* **WORK TASK**: The required output is a single number: how many lines of the material contain the string "tissue".

* **EXTRACTED RECORDS**:
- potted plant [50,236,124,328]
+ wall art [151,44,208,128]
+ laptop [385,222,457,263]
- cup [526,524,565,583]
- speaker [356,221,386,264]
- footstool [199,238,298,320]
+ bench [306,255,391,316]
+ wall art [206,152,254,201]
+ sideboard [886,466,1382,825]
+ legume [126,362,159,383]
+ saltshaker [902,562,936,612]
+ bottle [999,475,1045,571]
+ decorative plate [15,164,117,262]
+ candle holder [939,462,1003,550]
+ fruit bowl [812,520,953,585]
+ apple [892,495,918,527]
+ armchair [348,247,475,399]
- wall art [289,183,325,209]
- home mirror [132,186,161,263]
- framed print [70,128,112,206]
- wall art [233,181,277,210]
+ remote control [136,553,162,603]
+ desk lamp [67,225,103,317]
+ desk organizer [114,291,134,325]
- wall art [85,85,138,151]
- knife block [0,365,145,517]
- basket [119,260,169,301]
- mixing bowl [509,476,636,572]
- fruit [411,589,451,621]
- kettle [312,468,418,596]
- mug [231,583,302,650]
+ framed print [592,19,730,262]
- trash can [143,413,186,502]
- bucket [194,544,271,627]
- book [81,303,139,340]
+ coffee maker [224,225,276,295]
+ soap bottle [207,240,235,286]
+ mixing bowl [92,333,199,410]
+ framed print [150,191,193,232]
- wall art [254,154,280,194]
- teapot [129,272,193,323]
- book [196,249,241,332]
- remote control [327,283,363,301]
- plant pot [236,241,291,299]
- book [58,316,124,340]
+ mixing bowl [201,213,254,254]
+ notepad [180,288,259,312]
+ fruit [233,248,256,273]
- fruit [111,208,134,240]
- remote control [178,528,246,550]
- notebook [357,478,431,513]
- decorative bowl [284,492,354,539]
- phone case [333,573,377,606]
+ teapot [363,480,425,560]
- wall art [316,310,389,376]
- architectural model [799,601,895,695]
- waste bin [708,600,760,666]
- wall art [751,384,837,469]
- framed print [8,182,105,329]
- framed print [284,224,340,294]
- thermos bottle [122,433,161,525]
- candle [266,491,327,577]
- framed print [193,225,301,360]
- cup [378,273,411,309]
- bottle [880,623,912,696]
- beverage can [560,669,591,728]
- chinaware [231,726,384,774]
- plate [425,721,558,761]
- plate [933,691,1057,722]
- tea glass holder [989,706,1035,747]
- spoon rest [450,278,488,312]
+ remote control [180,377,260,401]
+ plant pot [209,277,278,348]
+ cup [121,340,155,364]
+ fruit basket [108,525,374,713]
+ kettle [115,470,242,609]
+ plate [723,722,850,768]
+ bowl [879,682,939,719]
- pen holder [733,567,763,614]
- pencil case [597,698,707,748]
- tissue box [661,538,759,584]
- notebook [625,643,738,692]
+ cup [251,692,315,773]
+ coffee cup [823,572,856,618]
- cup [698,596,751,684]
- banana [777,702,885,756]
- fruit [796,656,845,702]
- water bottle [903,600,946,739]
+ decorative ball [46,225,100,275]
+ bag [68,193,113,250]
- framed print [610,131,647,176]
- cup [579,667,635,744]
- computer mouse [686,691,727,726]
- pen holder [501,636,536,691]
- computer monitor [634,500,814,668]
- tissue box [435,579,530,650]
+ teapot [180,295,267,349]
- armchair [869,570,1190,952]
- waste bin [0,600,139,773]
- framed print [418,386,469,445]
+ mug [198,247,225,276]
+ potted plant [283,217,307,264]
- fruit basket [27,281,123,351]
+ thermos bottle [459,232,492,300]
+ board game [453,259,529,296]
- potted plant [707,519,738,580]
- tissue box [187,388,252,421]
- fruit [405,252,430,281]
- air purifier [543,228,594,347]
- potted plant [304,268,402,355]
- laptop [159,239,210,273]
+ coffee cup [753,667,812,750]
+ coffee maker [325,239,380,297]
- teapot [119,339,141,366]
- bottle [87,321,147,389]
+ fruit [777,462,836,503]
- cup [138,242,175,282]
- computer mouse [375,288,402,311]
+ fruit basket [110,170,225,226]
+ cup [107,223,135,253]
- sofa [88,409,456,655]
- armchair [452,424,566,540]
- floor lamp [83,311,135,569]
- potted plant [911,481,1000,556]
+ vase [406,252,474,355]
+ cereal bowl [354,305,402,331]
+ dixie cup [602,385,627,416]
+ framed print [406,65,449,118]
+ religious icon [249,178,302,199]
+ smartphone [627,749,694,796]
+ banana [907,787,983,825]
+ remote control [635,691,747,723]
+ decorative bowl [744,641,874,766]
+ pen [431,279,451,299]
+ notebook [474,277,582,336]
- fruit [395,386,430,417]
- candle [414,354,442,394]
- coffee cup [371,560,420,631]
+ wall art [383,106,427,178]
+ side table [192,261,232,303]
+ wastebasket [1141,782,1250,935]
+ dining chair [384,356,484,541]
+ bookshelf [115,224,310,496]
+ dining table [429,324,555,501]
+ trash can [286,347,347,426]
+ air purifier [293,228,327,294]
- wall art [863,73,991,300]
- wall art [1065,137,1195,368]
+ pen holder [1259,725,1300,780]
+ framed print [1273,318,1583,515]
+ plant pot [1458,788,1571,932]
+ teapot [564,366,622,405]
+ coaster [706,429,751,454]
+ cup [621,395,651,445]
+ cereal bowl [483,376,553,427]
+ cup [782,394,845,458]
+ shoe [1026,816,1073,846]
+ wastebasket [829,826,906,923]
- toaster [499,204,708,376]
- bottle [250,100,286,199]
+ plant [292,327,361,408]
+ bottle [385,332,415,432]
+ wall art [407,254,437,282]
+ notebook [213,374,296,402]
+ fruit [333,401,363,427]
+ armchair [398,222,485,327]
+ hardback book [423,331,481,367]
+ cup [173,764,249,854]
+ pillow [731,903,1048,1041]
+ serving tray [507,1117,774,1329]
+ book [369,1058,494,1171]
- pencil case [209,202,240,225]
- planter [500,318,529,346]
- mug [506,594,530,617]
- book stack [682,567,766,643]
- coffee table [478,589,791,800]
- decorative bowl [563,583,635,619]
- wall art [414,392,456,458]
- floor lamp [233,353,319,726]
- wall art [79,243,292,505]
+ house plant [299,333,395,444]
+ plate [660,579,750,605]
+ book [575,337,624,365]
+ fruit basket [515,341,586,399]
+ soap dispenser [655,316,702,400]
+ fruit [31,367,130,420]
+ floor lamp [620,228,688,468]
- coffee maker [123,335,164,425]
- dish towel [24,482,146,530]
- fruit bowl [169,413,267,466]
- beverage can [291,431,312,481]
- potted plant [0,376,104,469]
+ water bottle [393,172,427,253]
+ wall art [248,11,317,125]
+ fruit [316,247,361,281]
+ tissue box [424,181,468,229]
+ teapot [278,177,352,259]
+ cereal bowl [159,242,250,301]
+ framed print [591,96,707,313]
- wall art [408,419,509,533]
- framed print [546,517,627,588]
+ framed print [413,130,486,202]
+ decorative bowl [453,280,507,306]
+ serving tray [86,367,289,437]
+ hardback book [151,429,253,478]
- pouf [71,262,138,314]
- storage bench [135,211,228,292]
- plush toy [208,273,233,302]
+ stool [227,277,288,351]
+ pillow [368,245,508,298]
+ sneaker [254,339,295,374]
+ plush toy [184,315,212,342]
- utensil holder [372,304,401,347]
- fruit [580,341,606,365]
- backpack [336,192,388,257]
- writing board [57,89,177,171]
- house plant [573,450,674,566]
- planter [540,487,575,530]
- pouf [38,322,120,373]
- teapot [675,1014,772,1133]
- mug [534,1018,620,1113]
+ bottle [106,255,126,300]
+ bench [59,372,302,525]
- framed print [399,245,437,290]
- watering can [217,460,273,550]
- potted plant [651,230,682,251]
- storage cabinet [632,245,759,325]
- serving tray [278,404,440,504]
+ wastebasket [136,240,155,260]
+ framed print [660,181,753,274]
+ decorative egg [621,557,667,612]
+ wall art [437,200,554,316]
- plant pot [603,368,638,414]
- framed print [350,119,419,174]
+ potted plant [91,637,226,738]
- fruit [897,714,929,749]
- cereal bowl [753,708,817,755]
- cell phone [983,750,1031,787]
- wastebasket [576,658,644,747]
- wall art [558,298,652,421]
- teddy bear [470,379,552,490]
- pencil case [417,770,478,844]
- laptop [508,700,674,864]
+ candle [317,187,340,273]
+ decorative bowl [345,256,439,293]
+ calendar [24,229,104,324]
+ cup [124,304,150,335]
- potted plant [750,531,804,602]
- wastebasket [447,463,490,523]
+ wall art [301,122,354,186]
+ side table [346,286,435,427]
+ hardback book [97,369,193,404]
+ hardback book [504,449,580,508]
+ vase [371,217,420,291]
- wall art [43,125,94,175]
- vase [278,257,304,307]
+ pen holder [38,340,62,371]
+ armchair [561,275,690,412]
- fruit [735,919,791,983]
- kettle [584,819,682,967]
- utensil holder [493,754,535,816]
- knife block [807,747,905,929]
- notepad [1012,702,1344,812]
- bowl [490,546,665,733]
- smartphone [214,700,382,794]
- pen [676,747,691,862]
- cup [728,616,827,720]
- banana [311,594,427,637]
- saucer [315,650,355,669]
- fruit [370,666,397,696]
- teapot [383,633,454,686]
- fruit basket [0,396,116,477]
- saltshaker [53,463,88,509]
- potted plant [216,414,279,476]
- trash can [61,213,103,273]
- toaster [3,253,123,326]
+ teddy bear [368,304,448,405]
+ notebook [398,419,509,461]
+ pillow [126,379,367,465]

* **RESULT BELOW**: 4